__TEXTO DE ESTUDO__
Acórdãos STA

Acórdão do Supremo Tribunal Administrativo
Processo:060/13
Data do Acordão:04/03/2013
Tribunal:2 SECÇÃO
Relator:FERNANDA MAÇÃS
Descritores:SUPREMO TRIBUNAL ADMINISTRATIVO
PODERES DE COGNIÇÃO
MATÉRIA DE FACTO
ÓNUS DE PROVA
Sumário:I - Cabe à Administração o ónus da prova da verificação dos pressupostos da tributação e ao contribuinte o ónus da prova da existência dos factos tributários que alega como fundamento do seu direito.
II - Qualquer discordância manifestada pelo recorrente, quanto à factualidade dada como provada pelo TCA ou relativa aos juízos probatórios elaborados a partir da sua livre convicção, formada com base nos elementos trazidos ao processo, não é pertinente, posto que a este Tribunal não é permitido alterar matéria de facto fixada ou censurar os juízos emitidos na apreciação das provas.
Nº Convencional:JSTA000P15494
Nº do Documento:SA220130403060
Data de Entrada:01/17/2013
Recorrente:FAZENDA PÚBLICA
Recorrido 1:A...

__TESTE A COMPREENSÃO__
[A] Segundo o acórdão, a quem cabe o ónus da prova da verificação dos pressupostos da tributação?
[B] Por favor, transcreva do acórdão o trecho que vai de "II - Qualquer" até "apreciação das provas.".

__DADOS DO EXERCÍCIO__
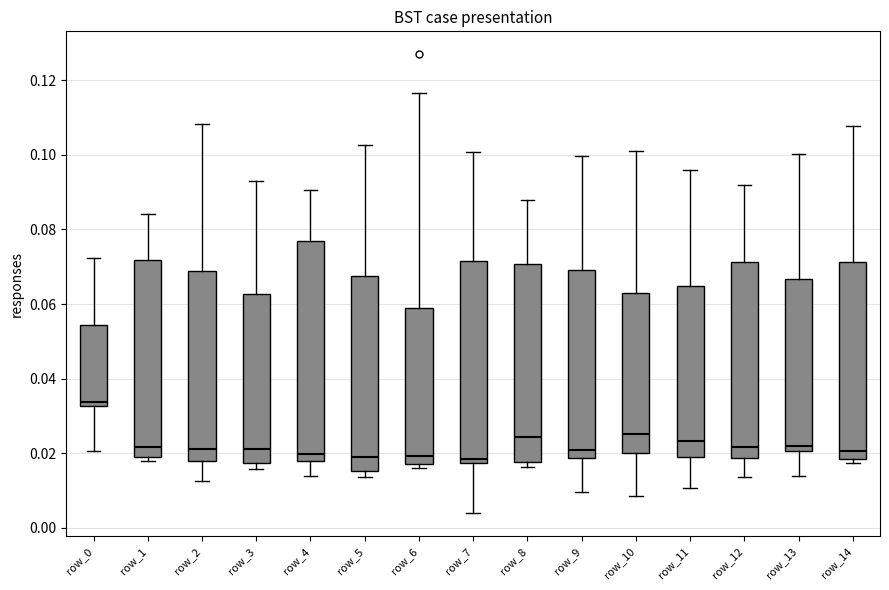

Reading left to right, transcribe this box plot: for each box, give where its median line is, the range the box spans, and where its two whiskers end, as read against the y-axis. The values are not printed on the chart, so give them approximately, as read against the axis.

row_0: median 0.034, box 0.032 to 0.054, whiskers 0.020 to 0.072
row_1: median 0.022, box 0.020 to 0.072, whiskers 0.018 to 0.084
row_2: median 0.022, box 0.018 to 0.068, whiskers 0.012 to 0.108
row_3: median 0.022, box 0.018 to 0.062, whiskers 0.016 to 0.094
row_4: median 0.020, box 0.018 to 0.078, whiskers 0.014 to 0.090
row_5: median 0.018, box 0.016 to 0.068, whiskers 0.014 to 0.102
row_6: median 0.020, box 0.018 to 0.060, whiskers 0.016 to 0.116
row_7: median 0.018 (just above the box's lower edge), box 0.018 to 0.072, whiskers 0.004 to 0.100
row_8: median 0.024, box 0.018 to 0.070, whiskers 0.016 to 0.088
row_9: median 0.020, box 0.018 to 0.070, whiskers 0.010 to 0.100
row_10: median 0.026, box 0.020 to 0.062, whiskers 0.008 to 0.102
row_11: median 0.024, box 0.020 to 0.064, whiskers 0.010 to 0.096
row_12: median 0.022, box 0.018 to 0.072, whiskers 0.014 to 0.092
row_13: median 0.022, box 0.020 to 0.066, whiskers 0.014 to 0.100
row_14: median 0.020, box 0.018 to 0.072, whiskers 0.018 (just below the box's lower edge) to 0.108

__SOLUÇÕES POR TAREFA__
[A] À Administração.

[B]
II - Qualquer discordância manifestada pelo recorrente, quanto à factualidade dada como provada pelo TCA ou relativa aos juízos probatórios elaborados a partir da sua livre convicção, formada com base nos elementos trazidos ao processo, não é pertinente, posto que a este Tribunal não é permitido alterar matéria de facto fixada ou censurar os juízos emitidos na apreciação das provas.